The problem asks to find the k closest points to the origin in a given array of points. The distance is calculated using the Euclidean distance formula.

1. Naive Solution:

• Calculate the Euclidean distance for each point from the origin.
• Store the distances along with their corresponding points in a list.
• Sort the list of distances.
• Return the first k points from the sorted list.

2. Optimal Solution (Using Max Heap):

• Use a max heap (priority queue) to keep track of the k closest points seen so far.
• Iterate through the points, calculating the squared Euclidean distance (to avoid the square root operation for efficiency).
• If the heap has fewer than k elements, add the point to the heap.
• If the heap is full (has k elements), compare the current point's distance with the largest distance in the heap (the root of the max heap).
• If the current point is closer than the farthest point in the heap, remove the farthest point and add the current point to the heap.
• After processing all points, the heap contains the k closest points.

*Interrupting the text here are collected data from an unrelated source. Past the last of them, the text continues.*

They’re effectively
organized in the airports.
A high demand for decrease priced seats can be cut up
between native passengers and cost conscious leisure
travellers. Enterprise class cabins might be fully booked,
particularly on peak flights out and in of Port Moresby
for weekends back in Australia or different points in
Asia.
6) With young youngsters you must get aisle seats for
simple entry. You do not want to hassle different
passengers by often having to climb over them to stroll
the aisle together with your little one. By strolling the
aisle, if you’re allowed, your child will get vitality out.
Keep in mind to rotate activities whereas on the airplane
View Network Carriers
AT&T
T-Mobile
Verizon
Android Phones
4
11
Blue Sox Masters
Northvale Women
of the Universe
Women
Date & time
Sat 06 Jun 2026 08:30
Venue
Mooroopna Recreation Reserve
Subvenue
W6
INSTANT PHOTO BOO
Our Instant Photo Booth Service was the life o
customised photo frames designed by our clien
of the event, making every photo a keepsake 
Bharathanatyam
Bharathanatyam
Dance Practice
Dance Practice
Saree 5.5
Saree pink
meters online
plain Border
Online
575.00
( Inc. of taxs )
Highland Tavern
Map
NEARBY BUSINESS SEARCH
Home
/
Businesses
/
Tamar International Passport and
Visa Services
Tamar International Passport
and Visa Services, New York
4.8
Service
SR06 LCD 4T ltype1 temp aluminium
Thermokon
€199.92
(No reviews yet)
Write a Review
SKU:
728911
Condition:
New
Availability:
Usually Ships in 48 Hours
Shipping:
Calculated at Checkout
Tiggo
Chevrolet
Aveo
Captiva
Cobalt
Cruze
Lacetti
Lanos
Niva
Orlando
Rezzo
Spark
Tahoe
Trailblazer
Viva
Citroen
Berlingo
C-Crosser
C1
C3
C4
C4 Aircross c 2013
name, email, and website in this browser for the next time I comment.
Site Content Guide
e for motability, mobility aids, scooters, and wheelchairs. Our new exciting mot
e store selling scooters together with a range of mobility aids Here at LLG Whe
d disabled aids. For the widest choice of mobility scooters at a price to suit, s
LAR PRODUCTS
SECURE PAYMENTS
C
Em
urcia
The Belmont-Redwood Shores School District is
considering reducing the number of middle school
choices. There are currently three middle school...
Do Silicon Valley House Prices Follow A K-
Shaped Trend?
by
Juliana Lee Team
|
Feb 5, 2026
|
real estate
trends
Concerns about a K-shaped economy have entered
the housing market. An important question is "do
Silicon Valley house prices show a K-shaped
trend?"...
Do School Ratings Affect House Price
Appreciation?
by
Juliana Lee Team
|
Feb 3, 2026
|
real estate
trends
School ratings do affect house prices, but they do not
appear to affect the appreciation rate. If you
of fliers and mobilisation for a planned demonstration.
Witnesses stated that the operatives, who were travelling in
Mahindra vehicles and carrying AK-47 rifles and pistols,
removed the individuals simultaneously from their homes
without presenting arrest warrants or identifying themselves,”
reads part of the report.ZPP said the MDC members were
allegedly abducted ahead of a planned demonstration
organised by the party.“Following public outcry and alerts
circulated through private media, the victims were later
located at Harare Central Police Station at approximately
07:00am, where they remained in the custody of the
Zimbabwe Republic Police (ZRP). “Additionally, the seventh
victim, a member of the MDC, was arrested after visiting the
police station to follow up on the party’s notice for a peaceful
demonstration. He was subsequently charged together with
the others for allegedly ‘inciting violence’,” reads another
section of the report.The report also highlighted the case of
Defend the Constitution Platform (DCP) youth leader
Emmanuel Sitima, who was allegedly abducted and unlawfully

3. Big O Runtime Analysis (Naive):

• Calculating distances: O(n)
• Sorting distances: O(n log n)
• Total: O(n log n)

4. Big O Space Usage Analysis (Naive):

• O(n) to store distances and points.

5. Big O Runtime Analysis (Optimal):

• Building heap: O(n log k)

6. Big O Space Usage Analysis (Optimal):

• O(k) to maintain the heap.

7. Edge Cases and Considerations:

• Empty input, k = 0, k > number of points are handled gracefully by returning empty lists or the original list.
• Duplicate points are handled correctly.
• Large coordinates are handled using squared distances (integers), avoiding potential overflow.
• Floating point precision issues are mitigated by using squared distances, avoiding the sqrt() function.